== Selected excerpt

# Heterometrus petersii?



## Emp. scorpion (Mar 3, 2007)

Does anyone have any information on the Heterometrus petersii? Caresheets?
Thanks


----------



## Ryan C. (Mar 3, 2007)

Hi,

You can keep them like _P. imperator_.


Cheers.


----------



## EAD063 (Mar 3, 2007)

Once again, the search button works, and could you please just take a piece of note paper and jot down your ideas and make one thread.  5 new threads in 30 hours is a bit excessive.  

PS:  With all these common care questions I hardly think anyone can take your for sale ad seriously.

Reactions: Like 1 | Dislike 3


----------



## Emp. scorpion (Mar 4, 2007)

Does anyone have a link or web page with information about the Heterometrus petersii? 
Thanks


----------



## H. cyaneus (Mar 4, 2007)

EDITED. nevermind, did look at the page. 

Mike


----------



## Emp. scorpion (Mar 5, 2007)

Does anyone know what venom potency Heterometrus petersii have? Is it a 2?
What is their common name? Please reply ASAP!


----------



## Arachnophilist (Mar 5, 2007)

Research man.. all this stuff is easy to find with search functions and google.. and there are several forums which have info on inverts..

Reactions: Dislike 2 | Agree 2 | Disagree 1


----------



## Emp. scorpion (Mar 5, 2007)

I've been searching for info. on the Heterometrus petersii (a type of forest scorpion) and cannot find hardly anything. Thats why I came to this forum.

Again, does anyone know what venom potency Heterometrus petersii have? Is it a 2? What is their common name? Please reply ASAP!

Reactions: Like 1


----------



## H. cyaneus (Mar 5, 2007)

If looking for info on Heterometrus species, it's probably safe just to use a H. spinfer care sheet. A H. petersii venom is probably a 2 at max. They generally pinch instead of sting though.

Mike


----------



## Emp. scorpion (Mar 5, 2007)

I really would like to know exactlly what the venom potency is and the common name. Please reply ASAP if you have any information, links, websites, etc. about this scorpion!
Thanks
PS: I already know how to care for Heterometrus species, but I want to know specifically about the Heterometrus petersii.


----------



## H. cyaneus (Mar 5, 2007)

H. petesii isn't a very common scorpion. If you know the scientific name, you're set. No need for the common name really. The venom will hurt for a bit, but will not send you to the hospital unless you're allergic or have some sort of reaction to it.

====

* **Activity**:
Answer these from the forum thread on Heterometrus petersii.
(a) Ryan C. says these scorpions can be kept like which species?
(b) EAD063 calls how many new threads in how many hours excessive?
(c) H. cyaneus suggests using a care sheet for which species?

== Input data

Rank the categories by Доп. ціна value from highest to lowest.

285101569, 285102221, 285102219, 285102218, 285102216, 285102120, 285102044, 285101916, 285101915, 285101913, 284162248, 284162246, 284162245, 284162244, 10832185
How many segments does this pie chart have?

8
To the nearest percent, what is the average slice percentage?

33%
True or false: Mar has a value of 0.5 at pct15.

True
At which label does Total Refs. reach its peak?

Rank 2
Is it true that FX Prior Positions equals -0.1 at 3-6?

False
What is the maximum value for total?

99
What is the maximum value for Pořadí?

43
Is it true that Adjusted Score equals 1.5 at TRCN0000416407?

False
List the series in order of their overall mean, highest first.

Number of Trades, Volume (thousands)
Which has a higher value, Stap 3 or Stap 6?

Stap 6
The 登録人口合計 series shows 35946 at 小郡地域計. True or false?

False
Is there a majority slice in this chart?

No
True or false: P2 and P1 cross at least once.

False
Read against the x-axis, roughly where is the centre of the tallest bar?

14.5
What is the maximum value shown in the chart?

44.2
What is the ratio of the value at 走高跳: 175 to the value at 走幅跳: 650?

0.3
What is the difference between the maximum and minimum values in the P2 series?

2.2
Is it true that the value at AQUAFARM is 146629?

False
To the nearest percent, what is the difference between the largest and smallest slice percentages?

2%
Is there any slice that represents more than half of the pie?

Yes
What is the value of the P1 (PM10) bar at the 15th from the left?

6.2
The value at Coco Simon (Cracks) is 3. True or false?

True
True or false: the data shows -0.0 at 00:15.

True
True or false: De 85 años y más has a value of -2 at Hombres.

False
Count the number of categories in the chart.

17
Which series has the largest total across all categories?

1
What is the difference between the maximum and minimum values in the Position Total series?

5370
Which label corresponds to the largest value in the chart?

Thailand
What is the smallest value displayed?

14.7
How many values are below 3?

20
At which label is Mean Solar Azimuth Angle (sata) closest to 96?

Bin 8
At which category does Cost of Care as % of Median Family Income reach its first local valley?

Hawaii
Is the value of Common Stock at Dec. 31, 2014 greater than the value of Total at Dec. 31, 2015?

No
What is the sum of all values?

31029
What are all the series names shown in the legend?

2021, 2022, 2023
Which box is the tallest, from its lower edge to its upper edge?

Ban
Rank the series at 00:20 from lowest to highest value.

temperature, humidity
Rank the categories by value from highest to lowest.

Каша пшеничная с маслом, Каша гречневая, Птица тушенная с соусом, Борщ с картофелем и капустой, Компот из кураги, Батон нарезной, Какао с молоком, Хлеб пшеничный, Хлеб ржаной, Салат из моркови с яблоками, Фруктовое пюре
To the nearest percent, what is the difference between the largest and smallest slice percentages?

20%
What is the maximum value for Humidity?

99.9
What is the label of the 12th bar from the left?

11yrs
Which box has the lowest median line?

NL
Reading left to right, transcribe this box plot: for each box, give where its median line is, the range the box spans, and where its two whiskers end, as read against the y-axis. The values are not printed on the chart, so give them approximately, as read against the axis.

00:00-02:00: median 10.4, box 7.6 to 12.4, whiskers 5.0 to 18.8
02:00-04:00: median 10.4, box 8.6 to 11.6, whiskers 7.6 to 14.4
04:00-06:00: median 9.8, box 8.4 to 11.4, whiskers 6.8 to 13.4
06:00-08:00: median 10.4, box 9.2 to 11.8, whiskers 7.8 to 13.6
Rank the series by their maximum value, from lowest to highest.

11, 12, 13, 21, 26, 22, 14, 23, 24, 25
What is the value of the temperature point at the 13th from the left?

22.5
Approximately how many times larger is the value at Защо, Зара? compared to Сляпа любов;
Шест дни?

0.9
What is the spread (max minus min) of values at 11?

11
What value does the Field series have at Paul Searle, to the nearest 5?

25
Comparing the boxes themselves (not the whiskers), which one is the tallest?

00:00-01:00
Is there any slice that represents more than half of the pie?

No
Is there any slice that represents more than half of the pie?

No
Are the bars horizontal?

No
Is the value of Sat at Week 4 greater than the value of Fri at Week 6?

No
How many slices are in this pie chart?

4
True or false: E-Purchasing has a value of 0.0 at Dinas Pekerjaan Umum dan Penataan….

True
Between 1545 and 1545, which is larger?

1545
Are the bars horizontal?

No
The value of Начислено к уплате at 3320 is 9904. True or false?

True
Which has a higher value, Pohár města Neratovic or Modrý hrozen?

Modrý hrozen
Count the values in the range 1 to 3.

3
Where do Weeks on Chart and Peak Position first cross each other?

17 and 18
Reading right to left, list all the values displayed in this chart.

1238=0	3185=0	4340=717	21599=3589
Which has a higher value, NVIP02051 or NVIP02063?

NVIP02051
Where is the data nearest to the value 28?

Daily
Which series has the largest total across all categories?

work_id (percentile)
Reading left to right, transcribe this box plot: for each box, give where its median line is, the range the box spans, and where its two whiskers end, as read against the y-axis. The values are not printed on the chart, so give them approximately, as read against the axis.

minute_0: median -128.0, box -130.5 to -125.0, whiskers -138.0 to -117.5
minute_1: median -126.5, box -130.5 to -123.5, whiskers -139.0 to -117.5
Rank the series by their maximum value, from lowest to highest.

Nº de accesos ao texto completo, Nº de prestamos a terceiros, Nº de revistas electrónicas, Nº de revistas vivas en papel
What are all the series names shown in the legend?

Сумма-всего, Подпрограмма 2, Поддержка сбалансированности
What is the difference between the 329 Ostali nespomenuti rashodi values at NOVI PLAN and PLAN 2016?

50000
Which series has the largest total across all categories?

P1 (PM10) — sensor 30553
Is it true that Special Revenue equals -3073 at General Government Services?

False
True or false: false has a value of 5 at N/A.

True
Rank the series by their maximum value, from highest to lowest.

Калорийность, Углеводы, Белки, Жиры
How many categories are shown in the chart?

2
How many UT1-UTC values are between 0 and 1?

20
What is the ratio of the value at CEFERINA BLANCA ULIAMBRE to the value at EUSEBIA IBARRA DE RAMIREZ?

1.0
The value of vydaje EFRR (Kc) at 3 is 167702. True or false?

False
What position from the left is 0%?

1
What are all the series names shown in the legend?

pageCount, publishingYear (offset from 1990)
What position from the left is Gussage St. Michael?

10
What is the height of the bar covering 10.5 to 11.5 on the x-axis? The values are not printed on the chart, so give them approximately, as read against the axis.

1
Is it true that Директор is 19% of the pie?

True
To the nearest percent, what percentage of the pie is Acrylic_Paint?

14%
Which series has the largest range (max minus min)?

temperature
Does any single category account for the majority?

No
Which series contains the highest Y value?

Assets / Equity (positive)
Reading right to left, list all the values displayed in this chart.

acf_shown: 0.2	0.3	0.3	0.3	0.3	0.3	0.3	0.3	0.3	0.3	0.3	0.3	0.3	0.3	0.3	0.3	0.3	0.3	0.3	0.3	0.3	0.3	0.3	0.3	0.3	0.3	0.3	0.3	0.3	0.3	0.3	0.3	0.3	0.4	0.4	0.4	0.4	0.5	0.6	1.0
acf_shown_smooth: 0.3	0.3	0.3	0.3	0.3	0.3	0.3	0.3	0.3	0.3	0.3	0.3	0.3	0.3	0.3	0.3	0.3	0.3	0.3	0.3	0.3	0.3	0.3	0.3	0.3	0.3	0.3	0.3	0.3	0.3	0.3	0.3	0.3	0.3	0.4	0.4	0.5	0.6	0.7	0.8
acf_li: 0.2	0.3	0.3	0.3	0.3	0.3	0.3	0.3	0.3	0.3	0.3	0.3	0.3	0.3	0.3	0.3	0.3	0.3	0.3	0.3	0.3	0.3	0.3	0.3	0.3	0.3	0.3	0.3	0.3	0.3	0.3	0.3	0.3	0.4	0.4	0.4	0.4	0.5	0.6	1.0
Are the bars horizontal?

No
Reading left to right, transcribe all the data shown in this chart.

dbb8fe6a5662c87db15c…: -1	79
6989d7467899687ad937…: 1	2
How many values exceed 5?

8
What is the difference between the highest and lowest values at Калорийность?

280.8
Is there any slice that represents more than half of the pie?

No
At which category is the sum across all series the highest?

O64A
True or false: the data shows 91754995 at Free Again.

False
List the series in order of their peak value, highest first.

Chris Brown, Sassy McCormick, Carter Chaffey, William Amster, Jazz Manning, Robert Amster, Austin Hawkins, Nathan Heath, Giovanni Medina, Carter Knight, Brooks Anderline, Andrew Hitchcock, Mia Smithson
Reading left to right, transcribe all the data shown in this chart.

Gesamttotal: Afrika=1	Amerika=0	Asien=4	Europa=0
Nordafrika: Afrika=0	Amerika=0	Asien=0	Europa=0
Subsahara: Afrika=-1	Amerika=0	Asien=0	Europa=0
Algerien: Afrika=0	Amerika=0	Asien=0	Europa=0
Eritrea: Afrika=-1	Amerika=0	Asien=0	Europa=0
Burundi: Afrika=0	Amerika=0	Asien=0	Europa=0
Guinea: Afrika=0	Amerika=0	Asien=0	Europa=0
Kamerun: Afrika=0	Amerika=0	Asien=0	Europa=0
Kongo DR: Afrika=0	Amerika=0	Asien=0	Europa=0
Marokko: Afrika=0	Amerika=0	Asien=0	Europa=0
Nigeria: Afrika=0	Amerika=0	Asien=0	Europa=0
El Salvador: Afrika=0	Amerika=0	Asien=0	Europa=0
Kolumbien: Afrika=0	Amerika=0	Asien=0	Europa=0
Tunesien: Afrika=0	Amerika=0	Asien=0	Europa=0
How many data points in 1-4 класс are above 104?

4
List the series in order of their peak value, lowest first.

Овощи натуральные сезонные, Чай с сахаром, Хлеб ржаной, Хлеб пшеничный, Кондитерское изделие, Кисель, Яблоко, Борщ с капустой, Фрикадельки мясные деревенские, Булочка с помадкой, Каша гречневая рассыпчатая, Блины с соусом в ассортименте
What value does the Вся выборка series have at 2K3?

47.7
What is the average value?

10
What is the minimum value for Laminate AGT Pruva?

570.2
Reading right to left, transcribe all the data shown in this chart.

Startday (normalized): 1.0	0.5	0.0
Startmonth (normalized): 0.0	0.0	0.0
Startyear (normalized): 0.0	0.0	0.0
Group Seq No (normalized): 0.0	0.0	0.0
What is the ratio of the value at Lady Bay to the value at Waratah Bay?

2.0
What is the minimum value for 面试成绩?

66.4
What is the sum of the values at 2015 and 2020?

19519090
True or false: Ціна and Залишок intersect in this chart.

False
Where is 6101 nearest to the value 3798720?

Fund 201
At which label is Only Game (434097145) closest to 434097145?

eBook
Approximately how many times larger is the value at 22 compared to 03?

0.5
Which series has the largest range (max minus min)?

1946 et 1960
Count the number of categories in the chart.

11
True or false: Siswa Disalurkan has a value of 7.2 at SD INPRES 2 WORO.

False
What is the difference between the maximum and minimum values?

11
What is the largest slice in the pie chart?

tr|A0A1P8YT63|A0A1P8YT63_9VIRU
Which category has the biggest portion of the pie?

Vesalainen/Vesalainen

====

* **Output of the exercise**:
(a) P. imperator
(b) 5 new threads in 30 hours
(c) H. spinfer